**Data extracts**
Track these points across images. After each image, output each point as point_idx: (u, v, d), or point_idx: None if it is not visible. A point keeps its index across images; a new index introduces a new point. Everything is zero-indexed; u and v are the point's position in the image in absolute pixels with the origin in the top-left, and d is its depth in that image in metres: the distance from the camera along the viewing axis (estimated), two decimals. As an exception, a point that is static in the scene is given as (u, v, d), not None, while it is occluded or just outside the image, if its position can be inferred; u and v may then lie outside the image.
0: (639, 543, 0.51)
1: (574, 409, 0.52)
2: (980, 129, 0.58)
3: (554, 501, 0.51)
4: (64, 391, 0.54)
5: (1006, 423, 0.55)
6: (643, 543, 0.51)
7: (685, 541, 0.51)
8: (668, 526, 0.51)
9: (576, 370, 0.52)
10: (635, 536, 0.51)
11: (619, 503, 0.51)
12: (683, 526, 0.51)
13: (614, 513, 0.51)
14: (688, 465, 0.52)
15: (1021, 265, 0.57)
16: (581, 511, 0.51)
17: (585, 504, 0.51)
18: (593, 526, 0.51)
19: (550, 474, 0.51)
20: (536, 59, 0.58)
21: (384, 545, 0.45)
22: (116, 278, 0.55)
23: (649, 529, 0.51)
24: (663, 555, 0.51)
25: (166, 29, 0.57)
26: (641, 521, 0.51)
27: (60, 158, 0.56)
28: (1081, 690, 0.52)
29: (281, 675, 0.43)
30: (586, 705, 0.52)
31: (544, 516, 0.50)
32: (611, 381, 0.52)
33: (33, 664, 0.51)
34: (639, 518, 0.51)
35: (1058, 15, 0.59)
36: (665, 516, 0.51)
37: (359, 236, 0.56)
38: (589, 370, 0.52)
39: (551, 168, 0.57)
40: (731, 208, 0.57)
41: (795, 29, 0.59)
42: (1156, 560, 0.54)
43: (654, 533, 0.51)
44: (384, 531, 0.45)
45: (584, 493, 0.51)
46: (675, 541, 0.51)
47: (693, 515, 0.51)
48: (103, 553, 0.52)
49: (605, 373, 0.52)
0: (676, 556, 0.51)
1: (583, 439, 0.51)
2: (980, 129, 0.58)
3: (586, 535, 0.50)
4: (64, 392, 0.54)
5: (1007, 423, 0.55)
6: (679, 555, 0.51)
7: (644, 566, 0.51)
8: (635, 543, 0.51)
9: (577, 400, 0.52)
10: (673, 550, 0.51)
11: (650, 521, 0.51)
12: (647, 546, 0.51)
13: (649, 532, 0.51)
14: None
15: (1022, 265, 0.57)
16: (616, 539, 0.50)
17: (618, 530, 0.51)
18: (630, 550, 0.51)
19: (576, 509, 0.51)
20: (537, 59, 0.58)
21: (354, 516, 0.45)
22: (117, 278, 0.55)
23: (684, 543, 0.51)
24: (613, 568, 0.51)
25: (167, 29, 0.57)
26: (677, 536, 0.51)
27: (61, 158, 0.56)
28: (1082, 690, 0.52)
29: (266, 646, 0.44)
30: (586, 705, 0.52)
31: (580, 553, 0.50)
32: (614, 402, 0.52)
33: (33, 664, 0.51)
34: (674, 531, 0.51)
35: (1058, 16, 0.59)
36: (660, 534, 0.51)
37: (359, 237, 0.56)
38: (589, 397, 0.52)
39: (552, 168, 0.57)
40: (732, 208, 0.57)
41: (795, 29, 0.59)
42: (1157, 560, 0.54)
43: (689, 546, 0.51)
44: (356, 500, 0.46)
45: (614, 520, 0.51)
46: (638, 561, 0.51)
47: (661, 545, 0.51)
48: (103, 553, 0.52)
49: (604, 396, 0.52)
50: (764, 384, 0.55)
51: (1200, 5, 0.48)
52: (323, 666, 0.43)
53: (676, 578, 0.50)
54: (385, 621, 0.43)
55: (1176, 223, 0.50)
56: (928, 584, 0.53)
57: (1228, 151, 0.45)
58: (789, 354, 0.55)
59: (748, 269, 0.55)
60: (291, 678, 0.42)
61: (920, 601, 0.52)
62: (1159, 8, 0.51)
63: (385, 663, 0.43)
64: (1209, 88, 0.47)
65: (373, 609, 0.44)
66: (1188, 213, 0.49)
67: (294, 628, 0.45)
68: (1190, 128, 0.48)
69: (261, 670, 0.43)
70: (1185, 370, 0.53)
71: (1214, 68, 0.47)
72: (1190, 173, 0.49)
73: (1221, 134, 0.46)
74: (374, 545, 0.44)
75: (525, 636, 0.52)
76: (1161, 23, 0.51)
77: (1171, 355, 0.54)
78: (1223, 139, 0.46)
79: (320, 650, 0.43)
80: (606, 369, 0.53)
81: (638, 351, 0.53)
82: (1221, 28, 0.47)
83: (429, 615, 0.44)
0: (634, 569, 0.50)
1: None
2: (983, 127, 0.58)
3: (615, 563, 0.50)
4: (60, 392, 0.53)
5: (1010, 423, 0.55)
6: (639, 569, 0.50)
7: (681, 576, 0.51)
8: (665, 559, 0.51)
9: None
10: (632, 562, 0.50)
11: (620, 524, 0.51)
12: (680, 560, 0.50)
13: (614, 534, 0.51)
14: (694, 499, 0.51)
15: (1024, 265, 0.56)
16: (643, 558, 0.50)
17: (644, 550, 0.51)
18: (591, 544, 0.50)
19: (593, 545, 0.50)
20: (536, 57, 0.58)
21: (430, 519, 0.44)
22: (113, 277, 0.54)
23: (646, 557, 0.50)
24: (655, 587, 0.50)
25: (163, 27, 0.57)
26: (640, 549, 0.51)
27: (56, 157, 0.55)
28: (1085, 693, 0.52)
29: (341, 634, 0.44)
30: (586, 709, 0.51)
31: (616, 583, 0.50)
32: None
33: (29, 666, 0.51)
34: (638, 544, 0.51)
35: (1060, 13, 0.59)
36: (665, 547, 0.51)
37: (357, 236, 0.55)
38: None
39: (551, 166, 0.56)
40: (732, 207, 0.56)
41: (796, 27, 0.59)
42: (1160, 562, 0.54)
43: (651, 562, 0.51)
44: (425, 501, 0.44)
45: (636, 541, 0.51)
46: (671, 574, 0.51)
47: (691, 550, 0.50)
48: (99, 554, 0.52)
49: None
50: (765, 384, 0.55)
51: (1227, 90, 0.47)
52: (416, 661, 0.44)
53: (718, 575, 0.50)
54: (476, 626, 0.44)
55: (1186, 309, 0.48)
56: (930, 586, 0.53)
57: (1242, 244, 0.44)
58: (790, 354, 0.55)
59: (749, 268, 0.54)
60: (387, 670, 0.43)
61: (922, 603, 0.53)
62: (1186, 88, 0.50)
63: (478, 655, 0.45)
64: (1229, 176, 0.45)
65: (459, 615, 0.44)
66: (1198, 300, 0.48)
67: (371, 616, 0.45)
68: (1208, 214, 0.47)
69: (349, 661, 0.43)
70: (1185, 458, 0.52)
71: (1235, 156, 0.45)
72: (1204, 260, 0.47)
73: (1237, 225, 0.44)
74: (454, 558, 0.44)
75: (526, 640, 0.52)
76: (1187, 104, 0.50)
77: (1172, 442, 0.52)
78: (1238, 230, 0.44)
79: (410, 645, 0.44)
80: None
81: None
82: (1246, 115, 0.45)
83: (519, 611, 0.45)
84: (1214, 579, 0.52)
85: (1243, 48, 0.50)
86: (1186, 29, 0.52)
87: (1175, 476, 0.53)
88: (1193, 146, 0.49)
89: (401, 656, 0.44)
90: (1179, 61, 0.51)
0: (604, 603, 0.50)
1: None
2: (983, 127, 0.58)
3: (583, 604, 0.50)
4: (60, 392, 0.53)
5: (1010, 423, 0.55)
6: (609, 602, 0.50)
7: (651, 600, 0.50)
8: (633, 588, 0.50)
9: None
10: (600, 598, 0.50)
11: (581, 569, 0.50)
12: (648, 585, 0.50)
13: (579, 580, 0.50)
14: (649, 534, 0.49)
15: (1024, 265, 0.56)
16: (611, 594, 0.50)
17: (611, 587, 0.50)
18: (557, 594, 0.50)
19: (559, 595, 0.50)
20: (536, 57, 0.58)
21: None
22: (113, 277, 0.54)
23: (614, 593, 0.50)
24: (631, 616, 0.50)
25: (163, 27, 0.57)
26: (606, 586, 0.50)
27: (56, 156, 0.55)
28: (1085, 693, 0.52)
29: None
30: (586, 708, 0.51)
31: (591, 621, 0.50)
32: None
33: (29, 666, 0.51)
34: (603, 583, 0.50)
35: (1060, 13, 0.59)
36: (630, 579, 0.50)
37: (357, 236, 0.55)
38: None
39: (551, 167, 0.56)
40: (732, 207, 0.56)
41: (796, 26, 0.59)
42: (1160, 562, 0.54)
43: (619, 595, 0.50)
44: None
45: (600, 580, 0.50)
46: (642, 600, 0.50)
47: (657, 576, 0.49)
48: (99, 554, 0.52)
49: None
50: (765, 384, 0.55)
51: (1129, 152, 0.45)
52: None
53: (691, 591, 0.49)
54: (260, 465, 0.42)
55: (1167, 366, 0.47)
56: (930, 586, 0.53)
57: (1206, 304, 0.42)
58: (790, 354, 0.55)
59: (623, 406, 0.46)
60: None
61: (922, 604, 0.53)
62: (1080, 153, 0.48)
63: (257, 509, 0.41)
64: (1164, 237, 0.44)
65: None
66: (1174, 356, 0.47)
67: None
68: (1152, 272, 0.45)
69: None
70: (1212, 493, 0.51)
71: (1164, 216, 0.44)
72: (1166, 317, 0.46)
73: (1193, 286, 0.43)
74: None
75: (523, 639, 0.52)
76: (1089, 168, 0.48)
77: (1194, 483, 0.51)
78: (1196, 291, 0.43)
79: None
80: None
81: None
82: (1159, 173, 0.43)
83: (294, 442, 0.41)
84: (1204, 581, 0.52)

**Work instruction**
Both the line containing "31: (544, 516, 0.50)" and the line containing "54: (385, 621, 0.43)" belong in the answer. Print them and every line above that falls between them exactly, and no others.

**Final answer**
31: (544, 516, 0.50)
32: (611, 381, 0.52)
33: (33, 664, 0.51)
34: (639, 518, 0.51)
35: (1058, 15, 0.59)
36: (665, 516, 0.51)
37: (359, 236, 0.56)
38: (589, 370, 0.52)
39: (551, 168, 0.57)
40: (731, 208, 0.57)
41: (795, 29, 0.59)
42: (1156, 560, 0.54)
43: (654, 533, 0.51)
44: (384, 531, 0.45)
45: (584, 493, 0.51)
46: (675, 541, 0.51)
47: (693, 515, 0.51)
48: (103, 553, 0.52)
49: (605, 373, 0.52)
0: (676, 556, 0.51)
1: (583, 439, 0.51)
2: (980, 129, 0.58)
3: (586, 535, 0.50)
4: (64, 392, 0.54)
5: (1007, 423, 0.55)
6: (679, 555, 0.51)
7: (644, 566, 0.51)
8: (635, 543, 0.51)
9: (577, 400, 0.52)
10: (673, 550, 0.51)
11: (650, 521, 0.51)
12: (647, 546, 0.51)
13: (649, 532, 0.51)
14: None
15: (1022, 265, 0.57)
16: (616, 539, 0.50)
17: (618, 530, 0.51)
18: (630, 550, 0.51)
19: (576, 509, 0.51)
20: (537, 59, 0.58)
21: (354, 516, 0.45)
22: (117, 278, 0.55)
23: (684, 543, 0.51)
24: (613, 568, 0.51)
25: (167, 29, 0.57)
26: (677, 536, 0.51)
27: (61, 158, 0.56)
28: (1082, 690, 0.52)
29: (266, 646, 0.44)
30: (586, 705, 0.52)
31: (580, 553, 0.50)
32: (614, 402, 0.52)
33: (33, 664, 0.51)
34: (674, 531, 0.51)
35: (1058, 16, 0.59)
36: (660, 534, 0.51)
37: (359, 237, 0.56)
38: (589, 397, 0.52)
39: (552, 168, 0.57)
40: (732, 208, 0.57)
41: (795, 29, 0.59)
42: (1157, 560, 0.54)
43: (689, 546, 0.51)
44: (356, 500, 0.46)
45: (614, 520, 0.51)
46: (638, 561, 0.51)
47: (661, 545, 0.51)
48: (103, 553, 0.52)
49: (604, 396, 0.52)
50: (764, 384, 0.55)
51: (1200, 5, 0.48)
52: (323, 666, 0.43)
53: (676, 578, 0.50)
54: (385, 621, 0.43)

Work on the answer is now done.